== Provided passage ==
▼
Description
Description
I am trying to find the log-likelihood of observing data under a specific model that has n_components < n_features. I am using the score function under the decomposition.PCA class. This function works fine if I set n_components = n_features in the data, however when I set n_components < n_features and try to evaluate the score after the PCA fit I get a ValueError in the data that says "array must not contain infs or NaNs". However a np.isfinite(X).all() returns true for the data I am using. I can trace the error back to calculating the precision of the data and it encounters a division by zero some where. Even if I transform the data into the lower dimension basis and try to run the score on that it still gives an error.
This comes partly from trying to understand how this example evaluates the score of pca's with different number of components and trying to reproduce it manually.
Steps/Code to Reproduce
Example:
from sklearn import decomposition, datasets
digits = datasets.load_digits()
X_digits = digits.data
y_digits = digits.target
pca = decomposition.PCA(n_components=30)
pca.fit(X_digits)
print('score =',pca.score(X_digits))
Versions
Linux-4.4.0-38-generic-x86_64-with-debian-jessie-sid
Python 3.5.1 |Anaconda 2.4.1 (64-bit)| (default, Dec 7 2015, 11:16:01)
[GCC 4.4.7 20120313 (Red Hat 4.4.7-1)]
NumPy 1.11.2
SciPy 0.18.1
Scikit-Learn 0.18a
▲
== About this exercise ==
Rewrite the part of the bug report that opens with the words containing "print('score =',pca.score(X_digits))" and closes with "7 2015, 11:16:01)", changing "Anaconda" to "Miniconda". The lines that follow have no connection to the bug report.

== Available data ==
▼
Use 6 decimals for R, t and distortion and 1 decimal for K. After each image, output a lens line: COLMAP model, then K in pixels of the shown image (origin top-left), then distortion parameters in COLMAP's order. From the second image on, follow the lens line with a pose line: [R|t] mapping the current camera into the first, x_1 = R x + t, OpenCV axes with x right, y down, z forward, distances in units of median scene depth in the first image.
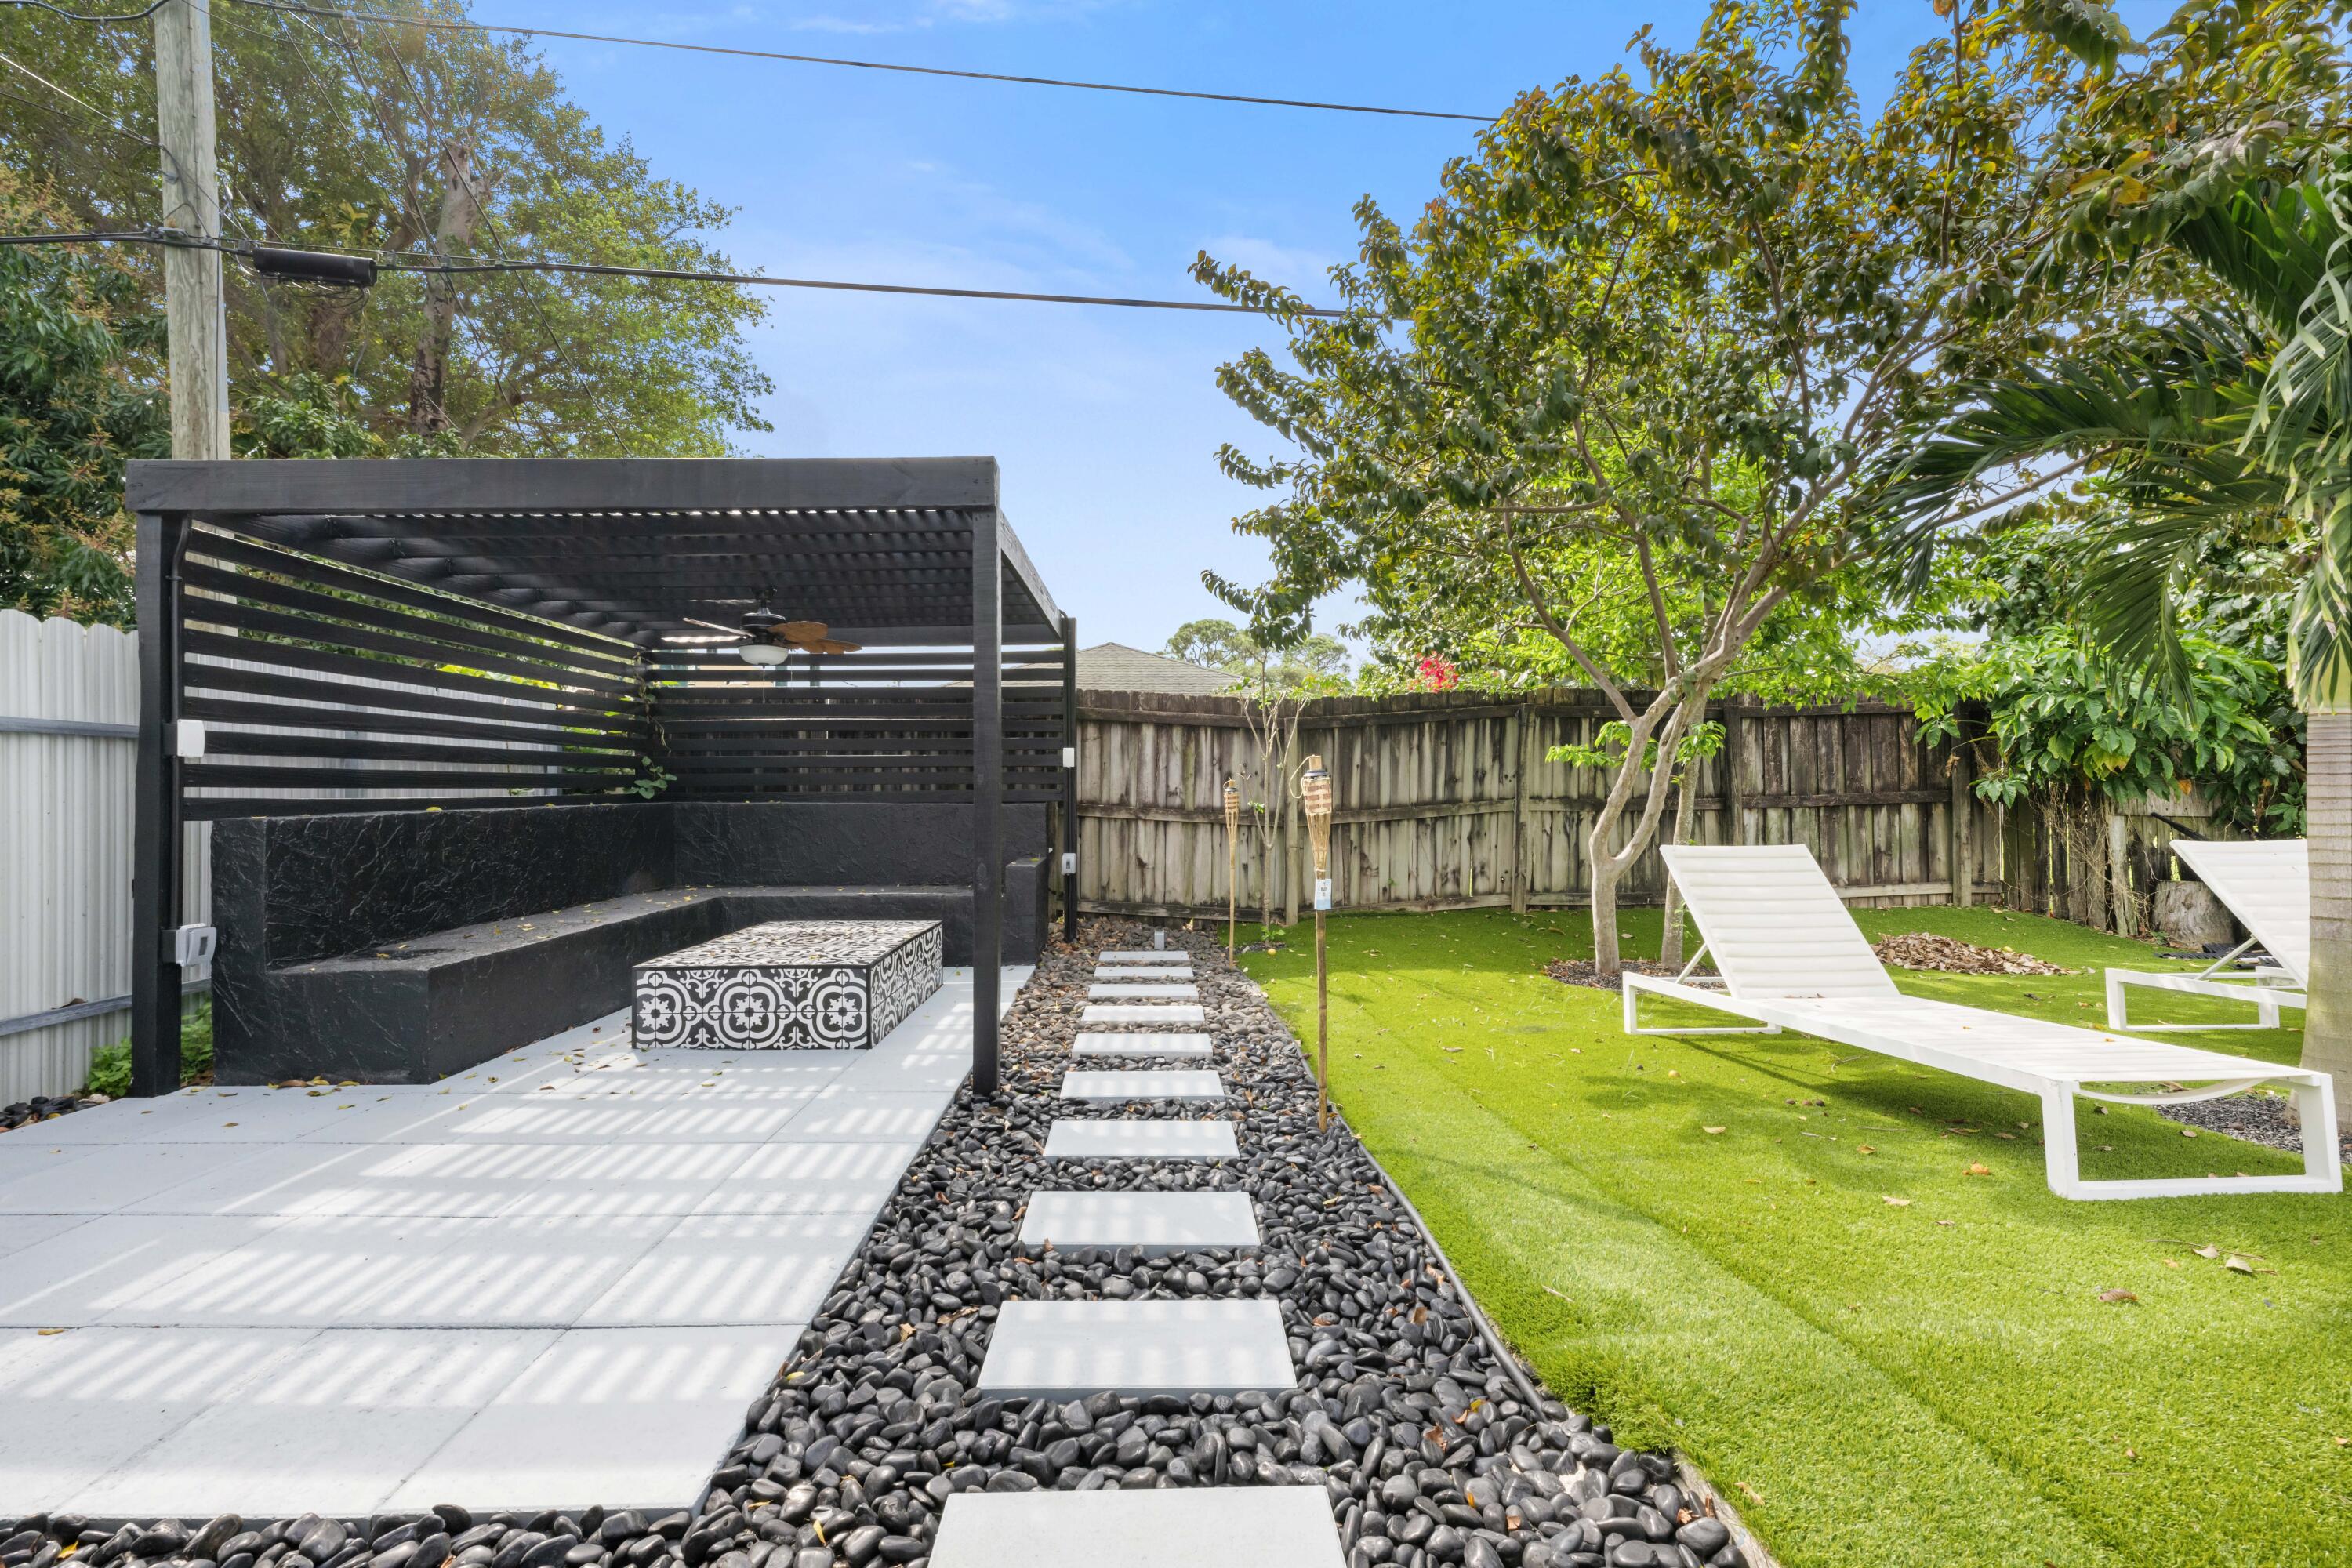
lens RADIAL K [[938.2, 0, 1187.3], [0, 938.2, 780.7], [0, 0, 1]] dist [0.001969, -0.001169]
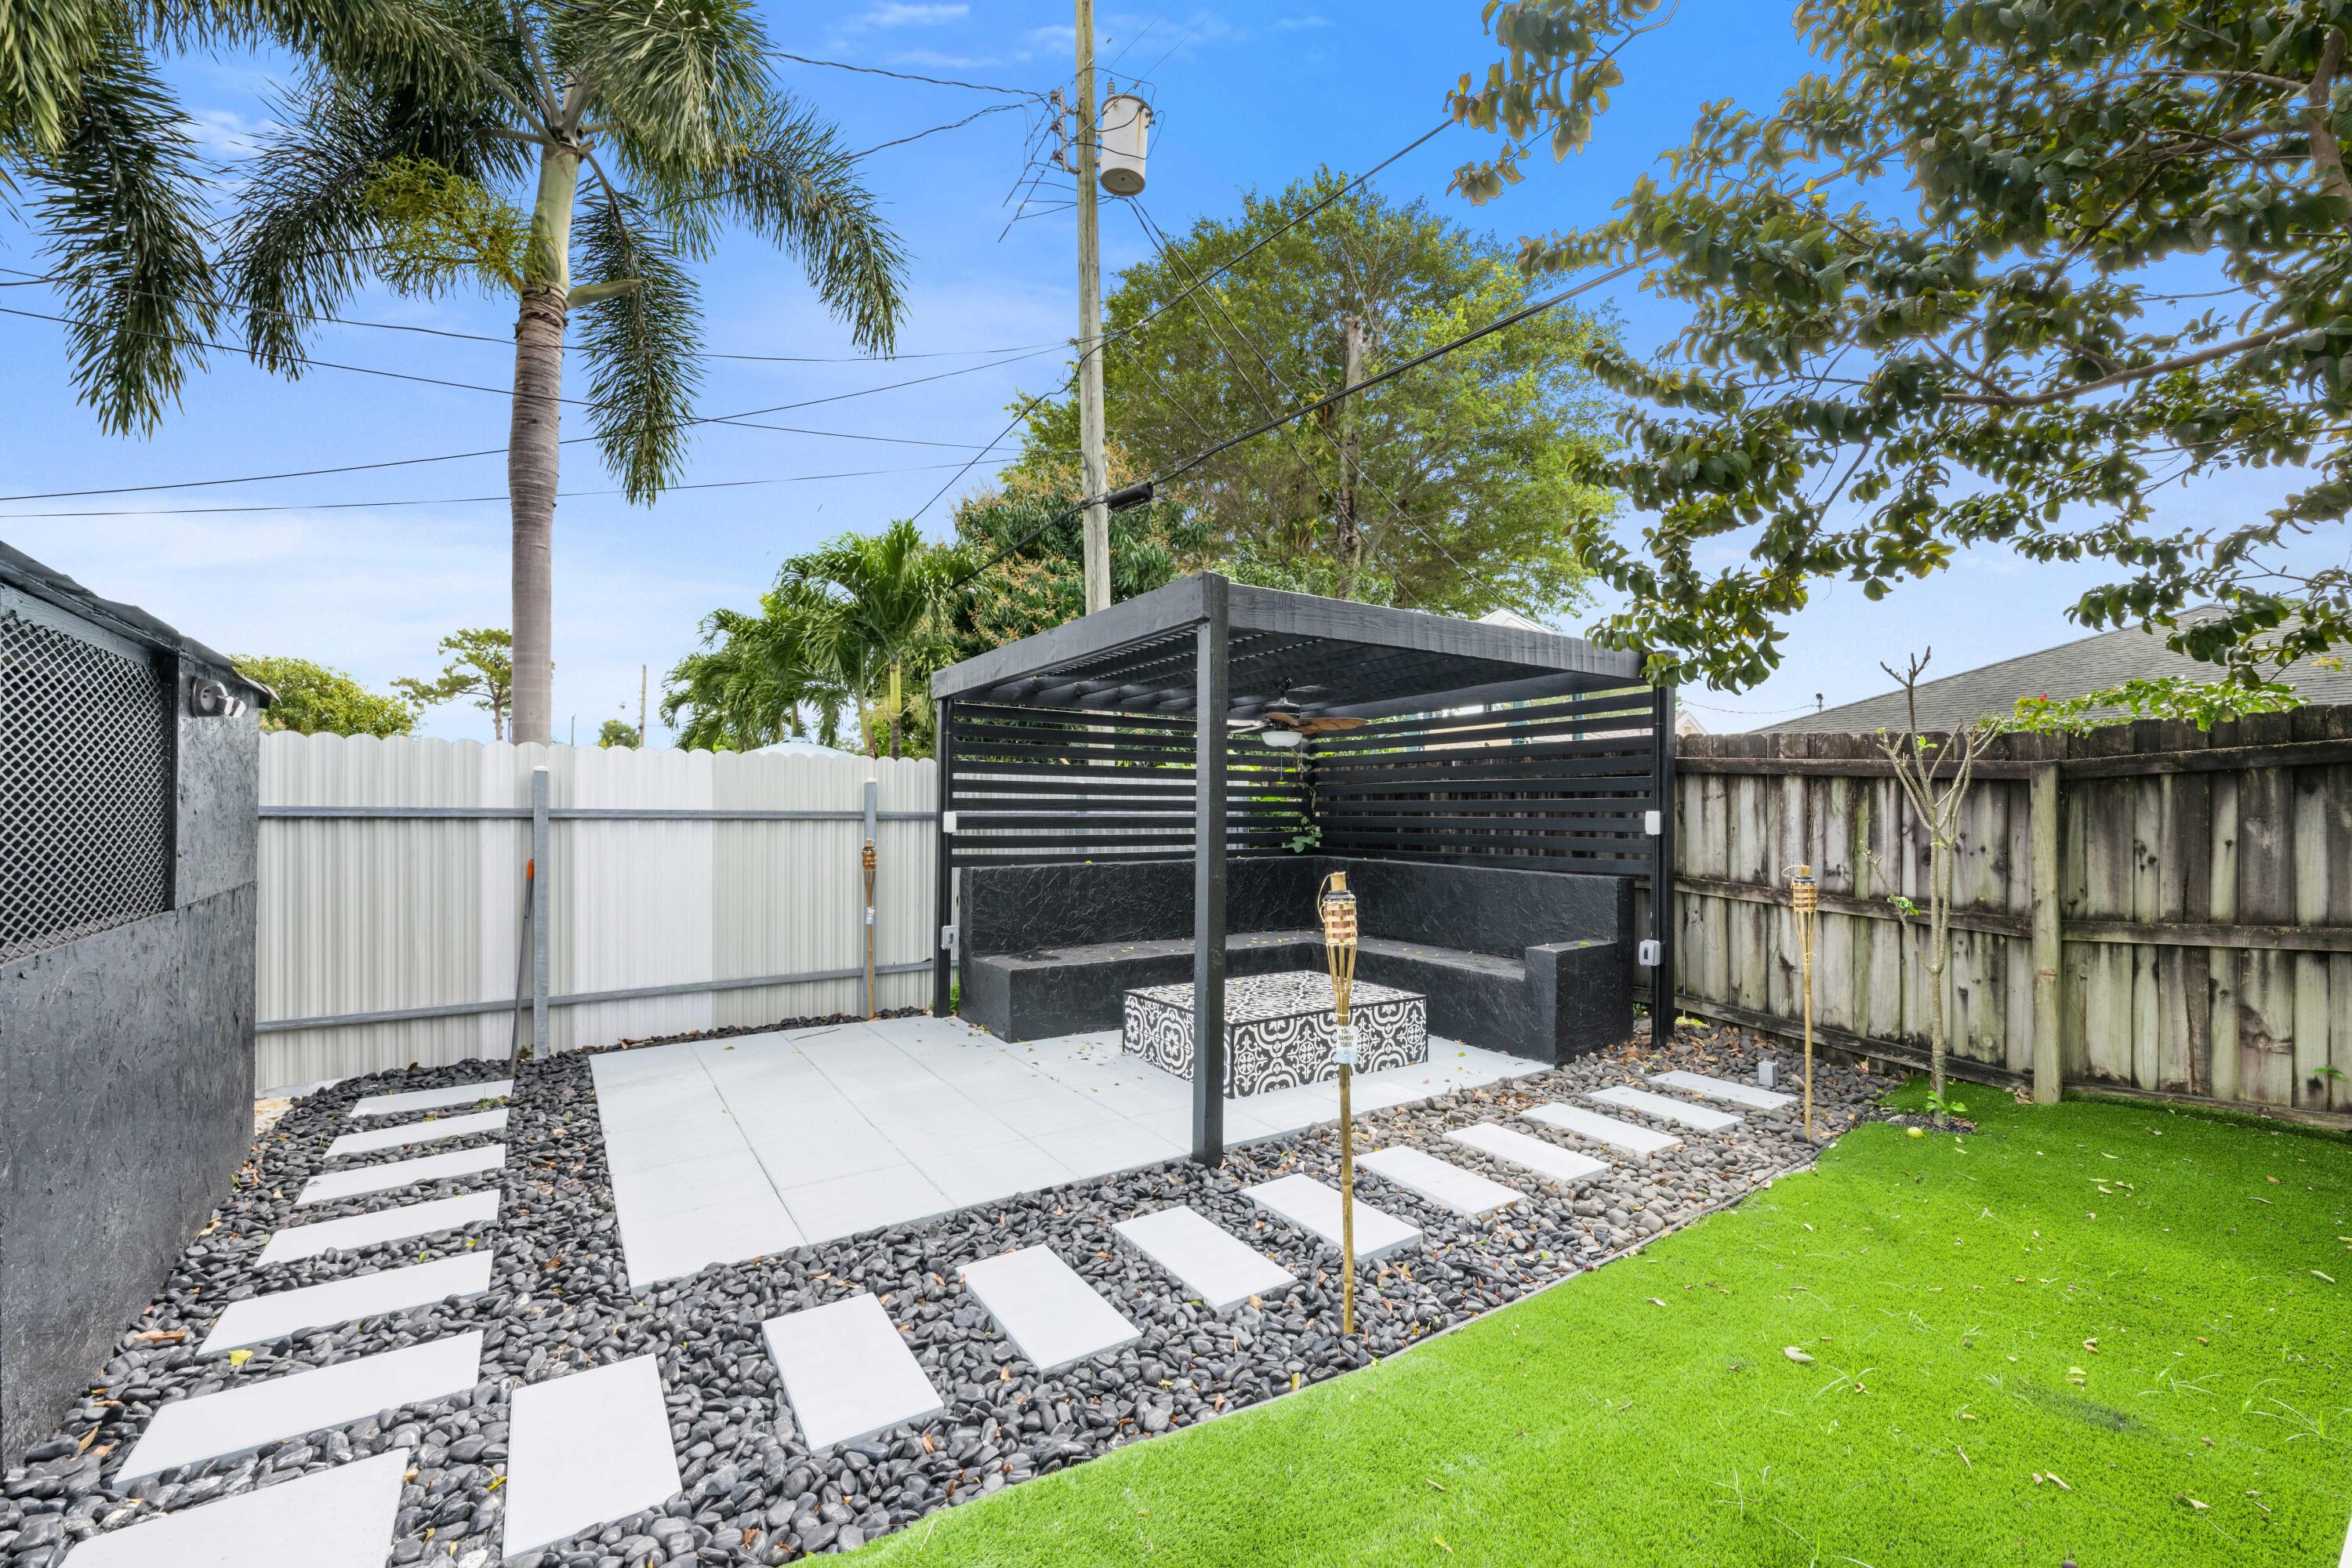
lens RADIAL K [[938.2, 0, 1139.4], [0, 938.2, 813.7], [0, 0, 1]] dist [0.001969, -0.001169]
pose [[0.522076, 0.004280, -0.852888, 0.353875], [-0.002590, 0.999991, 0.003432, -0.036479], [0.852895, 0.000417, 0.522082, 0.204478]]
▲
== Expected output ==
print('score =',pca.score(X_digits))
Versions
Linux-4.4.0-38-generic-x86_64-with-debian-jessie-sid
Python 3.5.1 |Miniconda 2.4.1 (64-bit)| (default, Dec 7 2015, 11:16:01)